"Be a Sugar, Not a Booger": Stoic Parenting in Action
Justice, courage, discipline, and wisdom—teaching kids the four cardinal virtues through everyday lessons.
"Be a sugar, not a booger!"
I'm not sure where exactly it came from, but I remember first using it about a year ago as I unbuckled my son from his car seat to drop him off at daycare.
"Remember, buddy, be a sugar, not a booger!"
"Not a booger!" he replied, likely more as mimicry than understanding. But the saying has stuck, becoming a mantra in our house.
Since that day, the phrase has evolved into a simple way to introduce the concept of justice to our kids. Justice is a weighty idea, difficult for young children to grasp, and it'll probably be years before they truly understand it. But planting this mantra in their heads is a start.
We have a few other mantras, too. "You can do hard things!" encourages perseverance. "What do we do when we fall? We get back up!" instills resilience. And lately, as my son plunges deep into his "why" phase, we respond to each "why" with "Why do you think [blank]?" Not as a dismissal—we ask it with genuine curiosity, hoping to cultivate his own inquisitiveness and belief that he can find answers himself. Someday, when he's ready, we hope he'll use that curiosity to seek truth and wisdom about himself and the world.
Justice, courage, discipline, and wisdom are known as the four cardinal virtues. Many people learn about them through religious teachings, but they also form the foundation of Stoic philosophy—principles I've tried to live by and that my wife and I now weave into our parenting.

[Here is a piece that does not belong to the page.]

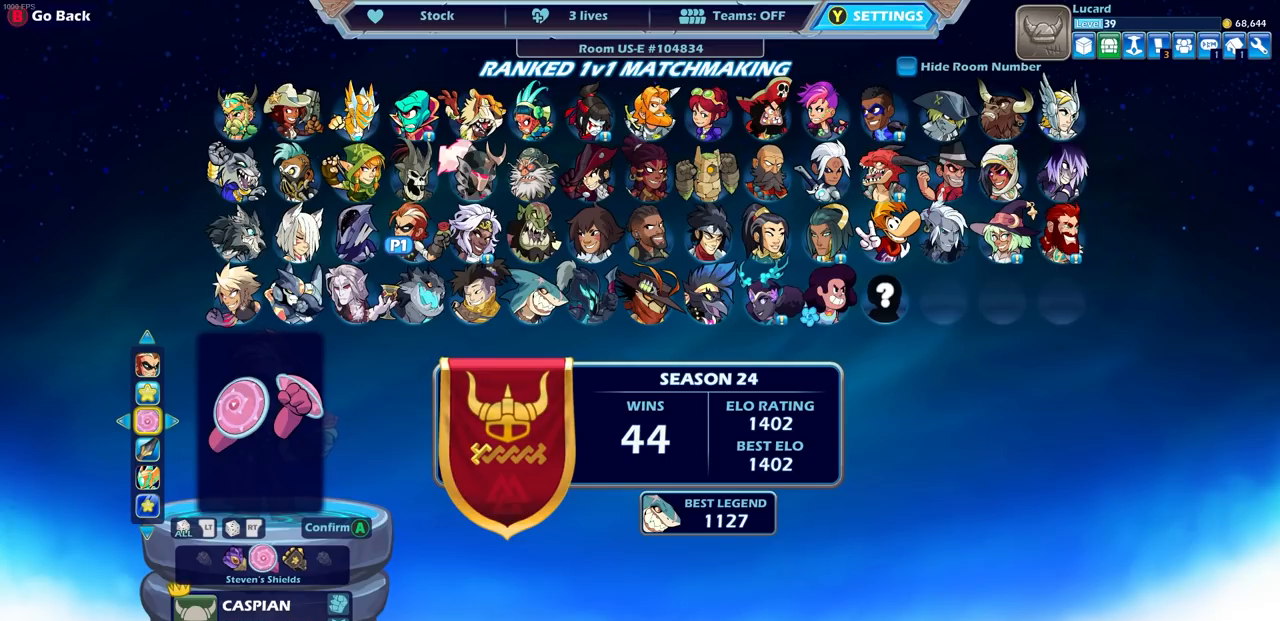
{"buttons": [], "left_stick": "center", "right_stick": "center", "events": [[100, "DPAD_DOWN", "down"], [167, "DPAD_DOWN", "up"]]}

If you're unfamiliar with Stoicism, you might think it’s about suppressing emotions and maintaining a cold, poker-faced existence. But that’s a misconception. Stoicism’s actual stance on emotions is summed up well in a meme I saw recently:
Ancient Stoics never advocated for emotional suppression. They felt emotions deeply—even allowed themselves to cry. But they believed that while you can’t control what you feel, you can control how you respond. As long as you don’t let emotions "drive the car"—leading you to act against your values—you’re practicing Stoicism. This approach to emotional regulation heavily influenced Cognitive Behavioral Therapy, one of the most widely used techniques for managing anxiety, depression, and other mental health challenges today.

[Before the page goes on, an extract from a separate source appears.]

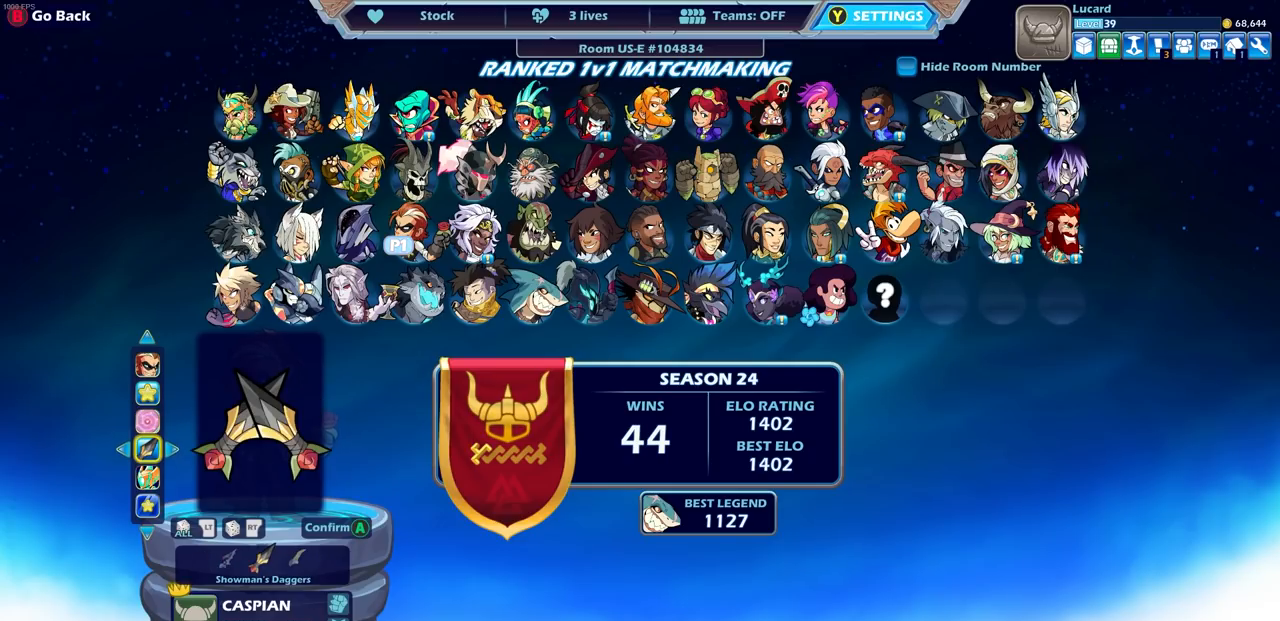
{"buttons": ["DPAD_LEFT"], "left_stick": "center", "right_stick": "center", "events": [[417, "DPAD_LEFT", "down"]]}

The Stoics applied this perspective not just to emotions, but to all aspects of life. They emphasized recognizing what is within our control and what isn’t—so we don’t waste energy on the uncontrollable and instead focus on the one thing we can control: our response.
Stoic philosopher Epictetus summed it up well:
“Some things are up to us, and some things are not up to us. If you seek to avoid illness or death, or to have power and wealth, you will be frustrated and miserable. But if you confine yourself to what is truly yours—your own mind and will—you will be free.”
This idea, known as the dichotomy of control, is central to Stoic teaching. It also underpins the four virtues: You need wisdom to discern what is in your control, the discipline to manage your reactions, a sense of justice to know right from wrong, and the courage to act accordingly.
So what does all this have to do with parenting?
Going back to our family mantras, we try to instill these virtues in our children in simple, practical ways. "Be a sugar, not a booger" is a very simple view of justice, not only in the sense of obeying laws, but also as a general way of governing how we treat others. For the Stoics, justice was practical, not abstract. They often spoke and wrote of acting for the common good.
"What is good for the hive is good for the bee," Marcus Aurelius wrote in his journal, which today is known as Meditations1, and consists of hundreds of reminders he wrote to himself to help remind him to let the principles of Stoicism dictate his actions.
In the coming days, we'll explore more ways to integrate Stoic teachings into parenting. There are many paths to instilling virtue in children, and while no single approach is perfect, Stoicism offers practical, digestible lessons that fit naturally into everyday life. But just as we emphasized with mindful parenting—parents set the tone. Kids will mimic what they see more than what they hear. So, one of my favorite Stoic reminders from Epictetus applies here:
"Don't explain your philosophy. Embody it."